Add the panko, 1 tsp of salt, and ground pepper to the mixture and mix thoroughly.

Shape into patties about 4″ in diameter and 1/2″ thick.

Heat 1 tsp of oil in a nonstick skillet over high heat. Cook the patties for 4 minutes per side, until golden. If they’re browning too fast, turn it down a bit.

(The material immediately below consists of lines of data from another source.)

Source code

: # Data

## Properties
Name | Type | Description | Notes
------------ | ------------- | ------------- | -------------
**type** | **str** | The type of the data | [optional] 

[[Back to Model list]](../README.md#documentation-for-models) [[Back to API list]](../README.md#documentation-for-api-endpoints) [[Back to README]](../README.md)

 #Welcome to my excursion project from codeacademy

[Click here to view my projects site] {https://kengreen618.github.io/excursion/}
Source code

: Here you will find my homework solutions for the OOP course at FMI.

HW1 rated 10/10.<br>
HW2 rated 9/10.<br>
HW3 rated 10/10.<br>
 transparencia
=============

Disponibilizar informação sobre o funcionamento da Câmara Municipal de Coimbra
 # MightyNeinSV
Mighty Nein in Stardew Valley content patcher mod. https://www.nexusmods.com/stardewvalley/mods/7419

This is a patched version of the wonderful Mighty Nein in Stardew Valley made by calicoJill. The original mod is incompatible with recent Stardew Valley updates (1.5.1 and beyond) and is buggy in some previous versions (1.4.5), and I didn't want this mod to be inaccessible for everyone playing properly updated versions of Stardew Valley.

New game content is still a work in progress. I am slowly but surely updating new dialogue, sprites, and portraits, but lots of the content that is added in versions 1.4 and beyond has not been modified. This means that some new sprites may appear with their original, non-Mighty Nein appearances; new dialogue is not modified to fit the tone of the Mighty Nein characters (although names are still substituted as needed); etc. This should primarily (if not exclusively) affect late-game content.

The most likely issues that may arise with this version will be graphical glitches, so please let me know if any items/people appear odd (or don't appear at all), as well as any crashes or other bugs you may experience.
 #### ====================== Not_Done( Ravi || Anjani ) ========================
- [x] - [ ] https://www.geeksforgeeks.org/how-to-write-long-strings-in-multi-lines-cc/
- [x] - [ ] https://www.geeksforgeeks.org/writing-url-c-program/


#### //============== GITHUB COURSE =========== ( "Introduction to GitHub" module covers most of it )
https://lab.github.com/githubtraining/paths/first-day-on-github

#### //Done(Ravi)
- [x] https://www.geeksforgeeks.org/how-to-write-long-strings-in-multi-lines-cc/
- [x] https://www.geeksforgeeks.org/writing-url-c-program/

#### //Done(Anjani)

Makes 12 4-inch burgers. Per burger: 308 Calories; 10.5g Protein; 13.6g Total Fat; 38.1g Total Carbohydrates; 7.5g Fiber.

*What other people say:

“I recently tried the “Ultimate Veggie Burgers” recipe from Cooks Illustrated, and it came out great! It’s not the simplest recipe, but I think it’s worth the effort. It makes a good size batch and they freeze very well.”
– Dan, perfectlyedible.com

“The best non-meat burger I’ve ever had was the veggie burger recipe from Cooks Illustrated. The combo of bulgur, lentils, cashews, mushrooms, onions, leeks, and panko give them a really great, firm texture and a satisfying, round flavor. I’ve served these to vegetarians and dedicated meat-eaters alike with raves from all.”
– JaimePMac, thekitchn.com

“These are kind of a pain to make, but they are so awesome! They’re worth the trouble to me because I always freeze some, and we get burgers for a while. Fab on onion buns with seasoned mayo!”
– Tesseract, veggieboards.com

“…boy was it ultimate! It took a couple hours to prepare, but was so worth it, that I may be swearing off store bought veggie burgers for good. It was great with some grilled veggies and a cold porter.”
– Linsay Preston, linsay-preston.com

Also seen on ultimateveggieburgers.com.

6 thoughts on “Mushroom Cashew Bulgur Burger

  1. Monica

    I love portobello burgers, too. Perhaps you are hesitant because these burgers would take WAY longer to make? Just a hunch. ;-)

    Reply
  2. offmotorway

    Thanks for the wonderfully thorough testing you did on this recipe! Maybe it's worth taking some of the ideas on texture from it, even if the recipe itself doesn't hold up. I like to add vegetarian worcester sauce to burgers – an easy way to add some tangy flavour!

    Reply
  3. Monica

    Offmotorway, I've been wanting to try a burger with vegan worcester – any recipe suggestions? =) And yes, I would definitely use bulgar and cashews in a burger again – excellent texture for sure.

    Reply
  4. Monica

    Anne, cheers for the recipes – I love that they are all vegan, and that one of them involves beets. =) I'll add them to my list of upcoming burgers. Even if they are not "ultimate", they might teach me a thing or two about flavour, texture, etc.